6.6 Data and software package

The software package with the implementation of the rooting algorithms (python + bash script), all datasets, and results is freely available from https://bitbucket.org/pgor17/netroot. The package partially depends on other software packages: urec (Górecki and Tiuryn 2006) for unrooted reconciliation, and embretnet (Wawerka et al. 2022) for the phylogenetic networks, where we implemented the computation of \(\varPhi \).

An example of gene tree rooting inference with Algorithm A2 (option -a2) is shown below.

figure a

Here, the output is an NHX representation (-f) of the input gene tree that contains tags with the best supports only (-EB).

figure b

See also the corresponding visualizations using graphviz, dot2tex and pdflatex in Fig. 9.

Fig. 9
figure 9

Exemplary visualizations of networks and gene trees from our netroot package. Left: the input network N. Middle: the reduced network \(N|_{\{a,b,c\}}\). Right: the resulting gene tree with the location of the original root position (OR) and support values on the edges. Here, the best rooting edge has the support of 0.5 and it is the original rooting edge (OR). The pictures were generated by using additional parameters to netroot.sh: -R (to show the original root if it is provided in the input gene tree), -Gfig -p.5 for generating pdf files using graphviz, dot2tex and pdflatex

7 Conclusions and future outlook

We have introduced a novel method for inferring the root of an unrooted gene tree by leveraging a known phylogenetic network containing the species represented in the gene tree. Our approach utilizes the unrooted reconciliation model iteratively to reconcile the unrooted gene tree with a set of splits inferred from the network, determining the best rooting edge. We have developed an exact and computationally efficient mathematical formula for this task and introduced two general rooting algorithms to address scenarios where the input network does not initially meet the required criteria.
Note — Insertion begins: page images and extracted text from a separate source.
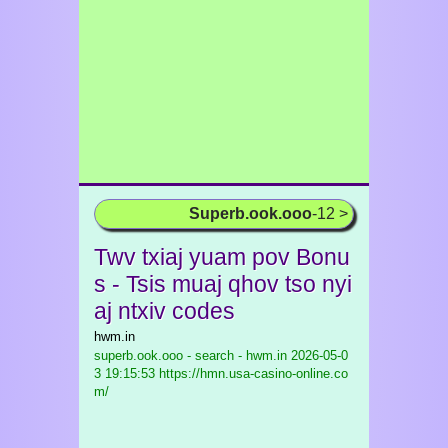
Superb.ook.ooo
-12 >
Twv txiaj yuam pov Bonu
s - Tsis muaj qhov tso nyi
aj ntxiv codes
hwm.in
superb.ook.ooo - search - hwm.in
2026-05-0
3 19:15:53 https://hmn.usa-casino-online.co
m/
Additionally, we have made our algorithms and the outcome visualizations publicly accessible as a software package. This ensures broader accessibility and ease of use for researchers and practitioners. In experimental simulations integrating gene trees and phylogenetic networks, we have demonstrated the robust performance of our algorithms. These simulations revealed that our methods consistently achieve accurate gene tree root inferences across a wide range of scenarios, with minimal margin for error.

Phylogenetic inference software commonly includes branch lengths in gene trees and networks, and future endeavors will concentrate on extending the rooting method to incorporate these branch lengths. This enhancement will enable a more precise and unique determination of the root position within gene trees.
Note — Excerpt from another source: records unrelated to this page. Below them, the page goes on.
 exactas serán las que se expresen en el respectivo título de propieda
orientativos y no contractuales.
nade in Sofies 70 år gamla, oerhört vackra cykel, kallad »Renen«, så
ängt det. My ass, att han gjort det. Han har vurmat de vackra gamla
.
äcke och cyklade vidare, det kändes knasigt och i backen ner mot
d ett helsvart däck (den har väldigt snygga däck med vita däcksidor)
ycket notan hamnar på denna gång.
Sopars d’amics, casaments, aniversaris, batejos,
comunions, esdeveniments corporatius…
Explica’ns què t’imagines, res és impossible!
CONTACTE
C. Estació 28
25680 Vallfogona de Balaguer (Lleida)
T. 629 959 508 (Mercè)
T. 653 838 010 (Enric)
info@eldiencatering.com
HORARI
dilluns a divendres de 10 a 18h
Additionally, we aim to compare our approach with existing gene tree rooting methods, which are primarily based on gene trees alone (e.g., outgroup, median node rooting) or incorporate some species tree information. However, the conclusions drawn from such a comparative study may be constrained by the fundamental distinction between trees and species networks.
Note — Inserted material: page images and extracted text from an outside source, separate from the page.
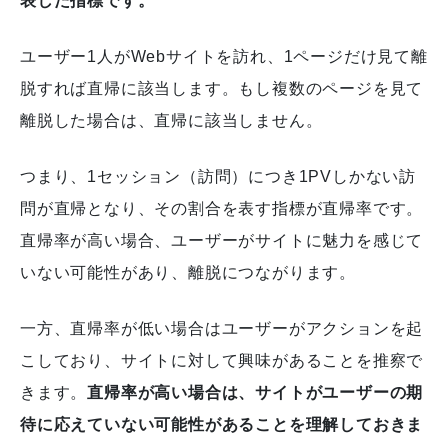
表した指標です。
ユーザー1人がWebサイトを訪れ、1ページだけ見て離
脱すれば直帰に該当します。もし複数のページを見て
離脱した場合は、直帰に該当しません。
つまり、1セッション（訪問）につき1PVしかない訪
問が直帰となり、その割合を表す指標が直帰率です。
直帰率が高い場合、ユーザーがサイトに魅力を感じて
いない可能性があり、離脱につながります。
一方、直帰率が低い場合はユーザーがアクションを起
こしており、サイトに対して興味があることを推察で
きます。
直帰率が高い場合は、サイトがユーザーの期
待に応えていない可能性があることを理解しておきま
For example, phylogenetic trees provide a representation of the evolutionary history of a group of species or genes, illustrating their relationships through common ancestors and branching events over time. Conversely, phylogenetic networks offer a broader framework, depicting a complex evolutionary scenario that includes reticulate events such as hybridization, horizontal gene transfer, or incomplete lineage sorting events that cannot be fully captured within a simple tree structure. Thus, due to their comprehensive nature, phylogenetic networks offer a more general platform, allowing for a richer depiction of evolutionary relationships that surpass traditional tree-based representations. Consequently, the performance of traditional rooting methods based solely on trees may not be fully adequate when applying our rooting methods, which take into account the complexities inherent in species networks.